Gay does not, however, deny that the rise of the Victorian bourgeoisie created a great deal of resentment, not least amongst themselves. A new breed of critic rose up to attack everything they stood for, even when they weren't quite sure what that was. King of the "bourgeoisophobes" was Gustave Flaubert, who depicted the middle-classes as cowardly, ignorant and censorious. In 1855 he wrote to a friend, "Yes! This is on the whole a rotten country! And we are in a shitty mess! What makes me indignant is the bourgeoisisme of our fellow writers! What merchants! What dull imbeciles!"

By the 1870s and '80s, paradoxically, most prominent writers, including Zola, Ibsen, Strindberg and Shaw, were saying much the same thing. Gay casts doubt over the achievements of some of these self-professed bourgeois- haters, suggesting that our reverence for them may reflect more our own political agenda than any intrinsic merit in their work. Strangely enough, their protests against an "establishment" which in reality they were part of, do sound remarkably similar to those made by some of today's young British artists against supposedly fogeyish institutions such as the Royal Academy.

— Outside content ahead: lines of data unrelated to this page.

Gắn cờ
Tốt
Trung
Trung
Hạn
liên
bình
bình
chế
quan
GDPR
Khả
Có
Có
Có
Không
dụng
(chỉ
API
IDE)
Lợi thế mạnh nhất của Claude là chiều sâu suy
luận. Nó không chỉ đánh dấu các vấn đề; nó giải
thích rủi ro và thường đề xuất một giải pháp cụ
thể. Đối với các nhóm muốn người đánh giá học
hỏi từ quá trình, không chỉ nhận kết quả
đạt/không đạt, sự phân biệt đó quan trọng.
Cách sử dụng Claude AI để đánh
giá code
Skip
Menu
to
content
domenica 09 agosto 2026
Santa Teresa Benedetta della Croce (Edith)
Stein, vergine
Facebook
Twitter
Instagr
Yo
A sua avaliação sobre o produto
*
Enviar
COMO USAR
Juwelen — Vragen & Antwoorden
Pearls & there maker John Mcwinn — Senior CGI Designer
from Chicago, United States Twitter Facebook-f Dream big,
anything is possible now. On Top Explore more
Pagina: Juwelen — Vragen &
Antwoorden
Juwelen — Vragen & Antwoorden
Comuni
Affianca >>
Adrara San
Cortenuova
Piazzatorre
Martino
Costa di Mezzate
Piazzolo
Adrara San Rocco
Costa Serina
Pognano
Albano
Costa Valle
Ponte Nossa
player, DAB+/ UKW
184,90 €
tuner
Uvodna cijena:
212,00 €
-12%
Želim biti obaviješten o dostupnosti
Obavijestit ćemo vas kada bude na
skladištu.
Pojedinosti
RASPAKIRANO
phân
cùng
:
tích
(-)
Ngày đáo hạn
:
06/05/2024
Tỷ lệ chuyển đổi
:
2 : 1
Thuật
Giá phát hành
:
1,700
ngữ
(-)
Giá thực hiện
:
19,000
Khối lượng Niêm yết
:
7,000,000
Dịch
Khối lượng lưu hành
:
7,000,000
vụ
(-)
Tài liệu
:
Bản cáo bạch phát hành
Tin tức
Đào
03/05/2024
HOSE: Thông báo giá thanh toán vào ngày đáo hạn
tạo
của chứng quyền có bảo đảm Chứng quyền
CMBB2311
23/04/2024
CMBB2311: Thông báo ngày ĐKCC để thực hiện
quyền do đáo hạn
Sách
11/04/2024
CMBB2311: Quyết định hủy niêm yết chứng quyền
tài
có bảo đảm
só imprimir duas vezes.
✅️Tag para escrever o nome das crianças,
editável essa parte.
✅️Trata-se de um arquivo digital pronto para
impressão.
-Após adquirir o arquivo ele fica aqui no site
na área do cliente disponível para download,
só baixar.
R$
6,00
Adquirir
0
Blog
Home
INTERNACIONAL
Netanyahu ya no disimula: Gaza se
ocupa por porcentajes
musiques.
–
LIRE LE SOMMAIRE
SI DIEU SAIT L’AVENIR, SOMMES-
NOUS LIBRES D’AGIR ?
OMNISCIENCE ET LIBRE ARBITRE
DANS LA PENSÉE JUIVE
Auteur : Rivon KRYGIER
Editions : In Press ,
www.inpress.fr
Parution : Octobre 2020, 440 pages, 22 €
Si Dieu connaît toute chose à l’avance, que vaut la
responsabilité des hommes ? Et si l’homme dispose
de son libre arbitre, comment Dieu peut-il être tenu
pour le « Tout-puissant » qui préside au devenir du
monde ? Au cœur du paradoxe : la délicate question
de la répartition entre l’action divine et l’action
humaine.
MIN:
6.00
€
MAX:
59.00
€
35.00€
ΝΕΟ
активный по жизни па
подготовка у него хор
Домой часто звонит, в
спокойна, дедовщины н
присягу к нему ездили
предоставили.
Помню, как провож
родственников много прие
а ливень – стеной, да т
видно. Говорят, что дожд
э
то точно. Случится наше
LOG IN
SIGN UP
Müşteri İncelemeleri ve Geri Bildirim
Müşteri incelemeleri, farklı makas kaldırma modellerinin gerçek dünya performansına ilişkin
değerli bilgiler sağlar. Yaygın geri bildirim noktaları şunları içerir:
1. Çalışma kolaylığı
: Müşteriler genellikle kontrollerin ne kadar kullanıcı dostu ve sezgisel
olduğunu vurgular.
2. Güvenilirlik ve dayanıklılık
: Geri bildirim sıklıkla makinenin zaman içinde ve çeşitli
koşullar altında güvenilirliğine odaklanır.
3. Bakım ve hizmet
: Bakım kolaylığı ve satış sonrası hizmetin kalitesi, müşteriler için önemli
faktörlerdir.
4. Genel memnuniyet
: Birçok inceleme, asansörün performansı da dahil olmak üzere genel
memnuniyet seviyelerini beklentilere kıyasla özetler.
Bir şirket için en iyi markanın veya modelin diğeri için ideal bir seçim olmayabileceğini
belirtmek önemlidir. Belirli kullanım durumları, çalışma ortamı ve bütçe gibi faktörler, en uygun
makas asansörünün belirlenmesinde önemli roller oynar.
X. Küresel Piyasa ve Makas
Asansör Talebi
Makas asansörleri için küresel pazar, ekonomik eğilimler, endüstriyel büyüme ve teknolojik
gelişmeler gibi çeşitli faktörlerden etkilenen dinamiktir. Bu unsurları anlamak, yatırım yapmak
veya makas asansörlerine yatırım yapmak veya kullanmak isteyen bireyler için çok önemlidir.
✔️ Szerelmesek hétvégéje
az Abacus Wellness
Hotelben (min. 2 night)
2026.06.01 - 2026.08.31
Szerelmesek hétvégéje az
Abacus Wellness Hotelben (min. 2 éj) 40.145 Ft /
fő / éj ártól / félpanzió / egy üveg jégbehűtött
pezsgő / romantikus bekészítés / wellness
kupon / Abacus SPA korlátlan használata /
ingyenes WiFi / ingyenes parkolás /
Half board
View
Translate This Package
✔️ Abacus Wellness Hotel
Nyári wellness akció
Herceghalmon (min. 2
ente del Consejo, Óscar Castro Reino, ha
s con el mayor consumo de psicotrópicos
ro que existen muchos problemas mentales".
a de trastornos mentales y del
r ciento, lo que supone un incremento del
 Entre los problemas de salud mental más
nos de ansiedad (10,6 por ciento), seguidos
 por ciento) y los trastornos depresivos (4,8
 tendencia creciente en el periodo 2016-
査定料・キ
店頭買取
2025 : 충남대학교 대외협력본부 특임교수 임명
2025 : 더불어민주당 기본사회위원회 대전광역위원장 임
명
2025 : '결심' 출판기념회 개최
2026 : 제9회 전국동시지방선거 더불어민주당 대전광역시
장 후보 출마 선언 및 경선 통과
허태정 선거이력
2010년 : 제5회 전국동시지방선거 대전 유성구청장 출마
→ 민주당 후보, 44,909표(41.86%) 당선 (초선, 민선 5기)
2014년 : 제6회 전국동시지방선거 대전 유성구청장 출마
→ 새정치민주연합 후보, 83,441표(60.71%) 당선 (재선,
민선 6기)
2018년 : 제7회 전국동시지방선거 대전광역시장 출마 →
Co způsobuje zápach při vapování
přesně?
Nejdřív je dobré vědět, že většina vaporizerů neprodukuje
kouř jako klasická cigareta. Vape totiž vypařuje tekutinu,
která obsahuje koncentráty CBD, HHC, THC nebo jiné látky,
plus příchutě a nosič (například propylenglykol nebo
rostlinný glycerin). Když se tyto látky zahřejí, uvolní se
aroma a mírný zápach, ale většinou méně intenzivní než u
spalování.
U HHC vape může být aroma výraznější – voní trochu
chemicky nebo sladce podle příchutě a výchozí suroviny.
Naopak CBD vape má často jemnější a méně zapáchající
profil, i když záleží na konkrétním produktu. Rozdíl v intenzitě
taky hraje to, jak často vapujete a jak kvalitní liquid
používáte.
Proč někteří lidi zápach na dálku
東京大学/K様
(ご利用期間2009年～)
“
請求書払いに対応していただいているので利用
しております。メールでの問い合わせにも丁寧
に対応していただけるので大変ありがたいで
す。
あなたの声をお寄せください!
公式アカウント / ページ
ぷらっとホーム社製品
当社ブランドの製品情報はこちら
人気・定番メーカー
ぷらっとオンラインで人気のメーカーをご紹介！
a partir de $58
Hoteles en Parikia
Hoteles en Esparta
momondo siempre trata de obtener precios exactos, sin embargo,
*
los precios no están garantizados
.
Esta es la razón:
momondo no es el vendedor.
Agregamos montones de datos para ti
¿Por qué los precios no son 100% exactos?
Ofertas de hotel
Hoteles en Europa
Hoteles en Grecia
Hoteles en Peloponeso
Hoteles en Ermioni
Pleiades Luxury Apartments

In the case of Flaubert Gay goes further, suggesting that his anger was prompted more by his own bourgeois inclinations than by any genuine sense of grievance. He sees a remark made by Flaubert's lover, Louise Colet, that Flaubert was just a "well-read bourgeois" as proof of his suspicions.

Critics of Gay's work have repeatedly expressed doubts about his psycho- analytical method of interpreting historical figures, which they dismiss as simplistic and reductionist. In effect, he sees psychic conflict as the primary motivation behind all historical actions. In a revealing coda to the book, Gay defends his technique by pointing out that Freud himself acknowledged the importance of other factors, such as schooling and reading. Nevertheless it is noticeable that references to Freud are less pronounced here than in some earlier volumes.

More problematic is Gay's apparent inability to sift through the mountains of material without adding a qualifying clause to every statement and beginning each new paragraph with, "On the other hand..." Given the dramatic nature of his reappraisal and the perceptiveness of his observations, would it be facile to suggest that Gay is harbouring repressed urges of his own?

Ironically, it was Lytton Strachey, the writer who brought Victorian- bashing to new heights of intensity, who said that the historian's first duty is to simplify and clarify. "Ignorance," he wrote, "is the first requisite of the historian"; or, as Henry James put it, "The historian, essentially, wants more documents than he can really use."

Despite such carping, Peter Gay deserves to be congratulated for what will surely be a landmark in the corpus of revisionist literature about the Victorians. In destroying our assumptions about them, he has given us a fascinating insight into our own anti-bourgeois obsessions.